* _Required work_:
Set down each entry below exactly as written, keeping the pictures out.

* _Given data_:
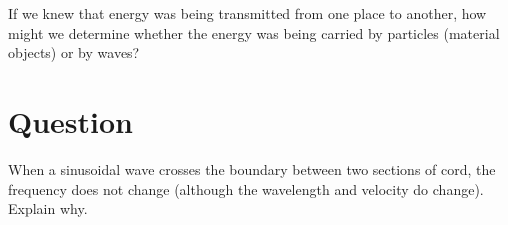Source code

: \documentclass[12pt]{article}
\begin{document}
If we knew that energy was being transmitted from one place
to another, how might we determine whether the energy was
being carried by particles (material objects) or by waves?


\section*{Question \thequestions}

When a sinusoidal wave crosses the boundary between two
sections of cord, the frequency does not change
(although the wavelength and velocity do change). Explain why.
\end{document}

* _Solution to this exercise_:
Source code

: \documentclass[12pt]{article}
\begin{document}
If we knew that energy was being transmitted from one place
to another, how might we determine whether the energy was
being carried by particles (material objects) or by waves?


\section*{Question \thequestions}

When a sinusoidal wave crosses the boundary between two
sections of cord, the frequency does not change
(although the wavelength and velocity do change). Explain why.
\end{document}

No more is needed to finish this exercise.